[Recorded data — start]
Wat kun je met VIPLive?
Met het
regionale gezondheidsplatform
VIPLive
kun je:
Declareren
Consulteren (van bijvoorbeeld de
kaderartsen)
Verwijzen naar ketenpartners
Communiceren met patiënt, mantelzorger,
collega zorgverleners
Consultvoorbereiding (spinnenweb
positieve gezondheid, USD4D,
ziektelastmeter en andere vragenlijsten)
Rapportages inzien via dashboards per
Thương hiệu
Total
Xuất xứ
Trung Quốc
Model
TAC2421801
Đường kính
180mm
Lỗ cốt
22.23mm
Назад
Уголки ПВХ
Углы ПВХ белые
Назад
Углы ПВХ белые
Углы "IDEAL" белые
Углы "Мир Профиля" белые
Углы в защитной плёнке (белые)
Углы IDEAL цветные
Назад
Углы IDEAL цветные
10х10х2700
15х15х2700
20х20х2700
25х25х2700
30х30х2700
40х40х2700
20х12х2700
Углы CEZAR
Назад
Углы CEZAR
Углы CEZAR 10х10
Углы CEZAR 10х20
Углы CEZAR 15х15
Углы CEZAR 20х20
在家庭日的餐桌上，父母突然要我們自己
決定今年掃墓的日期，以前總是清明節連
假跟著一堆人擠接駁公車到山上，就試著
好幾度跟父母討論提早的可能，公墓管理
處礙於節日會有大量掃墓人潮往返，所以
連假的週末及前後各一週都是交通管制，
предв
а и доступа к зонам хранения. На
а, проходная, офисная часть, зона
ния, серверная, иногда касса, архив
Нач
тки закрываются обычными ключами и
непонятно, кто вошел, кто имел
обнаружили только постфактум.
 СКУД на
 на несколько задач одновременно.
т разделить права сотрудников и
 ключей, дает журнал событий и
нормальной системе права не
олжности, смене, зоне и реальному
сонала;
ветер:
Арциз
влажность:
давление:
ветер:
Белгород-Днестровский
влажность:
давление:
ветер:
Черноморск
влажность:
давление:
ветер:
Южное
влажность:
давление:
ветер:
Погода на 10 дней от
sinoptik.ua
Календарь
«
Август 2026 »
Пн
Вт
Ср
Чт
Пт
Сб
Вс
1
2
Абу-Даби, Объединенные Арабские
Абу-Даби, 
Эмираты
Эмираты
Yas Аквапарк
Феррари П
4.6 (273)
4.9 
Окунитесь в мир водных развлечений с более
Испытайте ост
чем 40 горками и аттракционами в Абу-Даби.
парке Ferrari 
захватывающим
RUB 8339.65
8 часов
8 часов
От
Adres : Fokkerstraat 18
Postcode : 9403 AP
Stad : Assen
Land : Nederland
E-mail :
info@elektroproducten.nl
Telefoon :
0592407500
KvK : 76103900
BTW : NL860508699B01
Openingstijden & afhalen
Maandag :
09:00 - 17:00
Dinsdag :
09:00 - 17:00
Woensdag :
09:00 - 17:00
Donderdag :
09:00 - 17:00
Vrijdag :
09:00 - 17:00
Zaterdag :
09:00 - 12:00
[Recorded data — finish]
### Task goal
The answer must be a verbatim transcription of the entries above, from the first line through the line that contains "на несколько задач одновременно.", and nothing more.

### Exercise response
Wat kun je met VIPLive?
Met het
regionale gezondheidsplatform
VIPLive
kun je:
Declareren
Consulteren (van bijvoorbeeld de
kaderartsen)
Verwijzen naar ketenpartners
Communiceren met patiënt, mantelzorger,
collega zorgverleners
Consultvoorbereiding (spinnenweb
positieve gezondheid, USD4D,
ziektelastmeter en andere vragenlijsten)
Rapportages inzien via dashboards per
Thương hiệu
Total
Xuất xứ
Trung Quốc
Model
TAC2421801
Đường kính
180mm
Lỗ cốt
22.23mm
Назад
Уголки ПВХ
Углы ПВХ белые
Назад
Углы ПВХ белые
Углы "IDEAL" белые
Углы "Мир Профиля" белые
Углы в защитной плёнке (белые)
Углы IDEAL цветные
Назад
Углы IDEAL цветные
10х10х2700
15х15х2700
20х20х2700
25х25х2700
30х30х2700
40х40х2700
20х12х2700
Углы CEZAR
Назад
Углы CEZAR
Углы CEZAR 10х10
Углы CEZAR 10х20
Углы CEZAR 15х15
Углы CEZAR 20х20
在家庭日的餐桌上，父母突然要我們自己
決定今年掃墓的日期，以前總是清明節連
假跟著一堆人擠接駁公車到山上，就試著
好幾度跟父母討論提早的可能，公墓管理
處礙於節日會有大量掃墓人潮往返，所以
連假的週末及前後各一週都是交通管制，
предв
а и доступа к зонам хранения. На
а, проходная, офисная часть, зона
ния, серверная, иногда касса, архив
Нач
тки закрываются обычными ключами и
непонятно, кто вошел, кто имел
обнаружили только постфактум.
 СКУД на
 на несколько задач одновременно.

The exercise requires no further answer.